=== LIST OF TASKS ===
1: Quote the passage of the Aso Ebi Diaries article below from "The movie centers" to "between love scandals.".
2: Please write what comes next in the Aso Ebi Diaries article, picking up after its final sentence.

=== EXERCISE TEXT ===
Start of Block
- Directed by: Biodun Stephen
- Written by: Frances Okeke
- Produced by: Laide Daramola
- Starring: Nancy Isime Laide Daramola; Jide Kosoko; Kunle Remi;
- Edited by: Valentine Chukwuma
- Release date: 18 April 2025;
- Country: Nigeria

= Aso Ebi Diaries =

Aso Ebi Diaries is a Nigerian Nollywood film directed by Biodun Stephen and produced by Laide Daramola. The movie stars Nancy Isime, Kunle Remi, Segun Johnson, and Jide Kosoko.

The movie centers on Elizabeth Gomez, who was deprived of wealth after a family scandal and vows to return to her previous status using her fashion sense and the help of her friends, but she is hung in between love scandals.

== Synopsis ==
Elizabeth Gomez's world falls apart as her family's wealth is destroyed by her father's scandal, bringing her from prosperity to adversity. Determined to regain her position, she uses her sense of style and gorgeous looks to make a statement while navigating Lagos' high society with her best friends, Temi and Chizzy. She struggles with love because she can't decide between Kitan, her childhood crush who comes back with secrets of his own, and Dimeji, her devoted friend who has always loved her. When Fari's bold attempt to interrupt Kitan's engagement turns into a controversy, she is humiliated in public and faces a judicial confrontation. Unexpectedly, she is forced to decide between a future with the man who loved her without conditions and the charm of her past.
End of Block
=== GIVEN DATA ===
Start of Block
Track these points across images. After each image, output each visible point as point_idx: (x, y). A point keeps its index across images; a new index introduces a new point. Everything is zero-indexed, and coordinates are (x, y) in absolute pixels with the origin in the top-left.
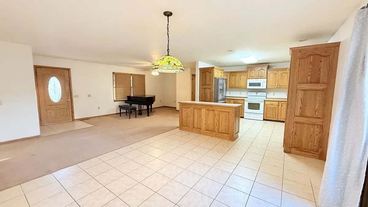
End of Block
=== EXPECTED OUTPUTS ===
1:
The movie centers on Elizabeth Gomez, who was deprived of wealth after a family scandal and vows to return to her previous status using her fashion sense and the help of her friends, but she is hung in between love scandals.

2:
== Release ==
The movie premiered on 18 April 2025, across Nigeria. During the premiere Nollywood stars appeared, especially portraying the Yoruba cultural attire.

== Cast ==
- Titi Adejun
- Nancy Isime
- Jide Kosoko
- Stephanie Coker
- Daniel Etim Effiong
- Tosin Ajibade
- Kunle Remi as Dimeji
- Laide Daramola
- Bukky Wright as Elizabeth Gomez' mother
- Kalu Ikeagwu
- Daniel Lloyd
- Shaffy Bello
- Chizzy Alichi
- Bukunmi Adeaga-ilori (Kie kie)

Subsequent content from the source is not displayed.